27 de novembro de 2018, da pesca de um pirarucu (Arapaima gigas) no estado do Amazonas. Foto: Mamiraua Institute of Sustainable Development/AFP / HOImagem fornecida pelo Instituto de Desenvolvimento Sustentável Mamirauá, de


“O que me surpreendeu foi o comprometimento dos chefs em entender o serviço que esse produto presta à Amazônia e a necessidade de promover justiça em relação aos manejadores”, afirma Adevaldo Dias, presidente do Memorial Chico Mendes e colaborador da Associação dos Produtores Rurais de Carauari (Asproc), que trabalha no programa de manejo sustentável no médio Juruá.
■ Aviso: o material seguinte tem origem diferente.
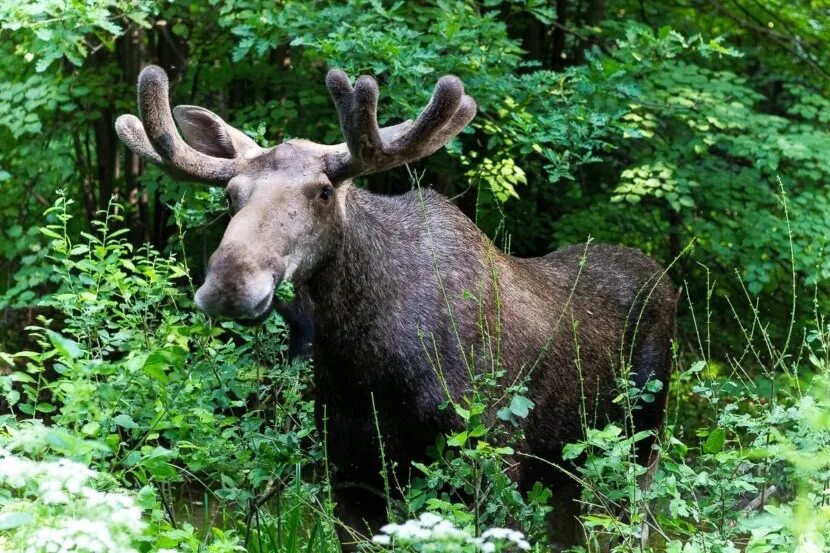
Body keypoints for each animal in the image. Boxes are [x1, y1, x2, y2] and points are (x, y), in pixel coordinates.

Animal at [115, 67, 676, 544]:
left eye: (324, 191)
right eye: (232, 194)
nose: (230, 284)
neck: (366, 365)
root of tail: (664, 276)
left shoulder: (491, 463)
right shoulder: (351, 479)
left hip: (640, 443)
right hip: (566, 468)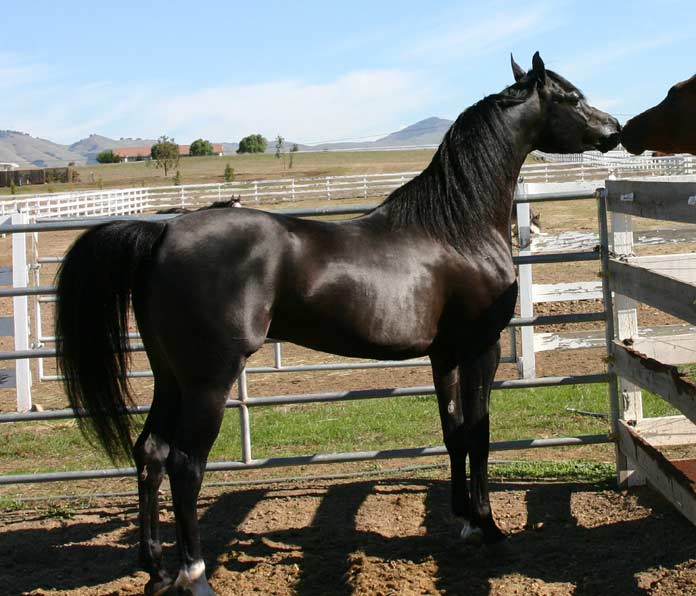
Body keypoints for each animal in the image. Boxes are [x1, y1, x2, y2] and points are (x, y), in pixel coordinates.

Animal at [55, 53, 620, 592]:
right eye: (572, 97)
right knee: (184, 464)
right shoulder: (481, 347)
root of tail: (162, 235)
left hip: (171, 375)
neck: (457, 229)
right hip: (208, 380)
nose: (614, 128)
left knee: (149, 452)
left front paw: (462, 522)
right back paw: (193, 572)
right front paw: (490, 527)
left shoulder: (444, 354)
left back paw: (156, 569)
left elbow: (455, 432)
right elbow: (479, 434)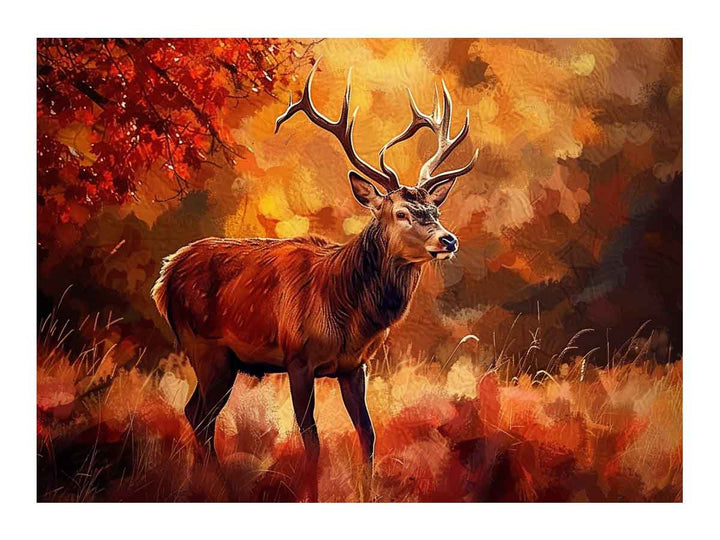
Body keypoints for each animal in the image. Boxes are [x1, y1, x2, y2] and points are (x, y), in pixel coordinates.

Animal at [151, 59, 478, 501]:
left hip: (220, 359)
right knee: (201, 417)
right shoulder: (298, 359)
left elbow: (368, 435)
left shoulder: (354, 366)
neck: (347, 310)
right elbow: (312, 440)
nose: (448, 239)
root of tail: (166, 274)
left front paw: (367, 492)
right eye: (401, 213)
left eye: (435, 210)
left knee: (193, 412)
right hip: (205, 348)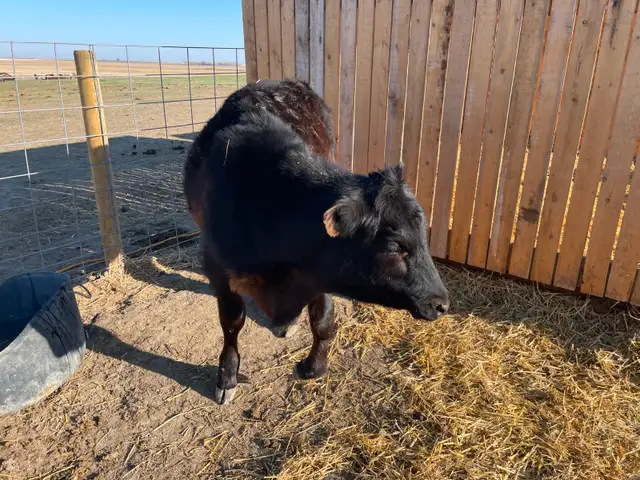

Para Leonardo Kurihara, coordenador de projeto da Operação Amazônia Nativa (OPAN), que atua junto aos manejadores, “o chef tem a importante responsabilidade de estar na outra ponta da cadeia e apresentar o produto às pessoas”.

O programa Gosto da Amazônia se insere neste contexto, “a abertura de novos mercados para esse produto que se baseia numa produção sustentável, comunitária, e que está associado à proteção ambiental, à autoafirmação étnica e autonomia dos povos tradicionais”, aponta o indigenista Felipe Rossoni, da OPAN.

O sistema de manejo do pirarucu começou a ser implantado há 20 anos e se baseia numa metodologia desenvolvida pelo Instituto Mamirauá de contagem do peixe para estabelecer cotas de pesca, que não ameacem os estoques.

Diferentemente de outros peixes, o pirarucu tem um sistema respiratório complexo, dotado de brânquias e uma bexiga natatória adaptada como pulmão. Suas características fisiológicas o obrigam a subir à superfície a cada 20 minutos para respirar ar atmosférico.

É neste momento de ‘boiada’, como chamam os pescadores, que ele é percebido e capturado. Mas também pode ser contado, uma estratégia importante no plano de manejo.

As regras são rígidas, com cotas restritas a 30% e pesca liberada apenas entre os meses de julho e novembro, fora do período reprodutivo.

Nas reservas Mamirauá e Amanã (a 500 km de Manaus), onde a técnica foi implantada, a pesca sustentável permitiu recuperar a população do peixe, que saltou de 2.507 espécimes em 1999 para 190.523 em 2018.

O manejo também é empregado em 34 áreas no estado do Amazonas, e tem o apoio de organizações da sociedade civil e governamentais.

Segundo levantamento recente da Companhia Nacional de Abastecimento (CONAB), o custo de produção de 1 kg de pirarucu de manejo é de R$ 10,83.

No mercado local é vendido, em média, a R$ 4,50 o quilo, enquanto que, por meio da Asproc, os manejadores recebem R$ 7 por quilo.

Devido aos custos com transporte e logística, os restaurantes no Rio desembolsam, em média, R$ 48,00 pelo quilo do pirarucu. Com isto, o preço médio de um prato individual feito com o peixe custa R$ 70,00.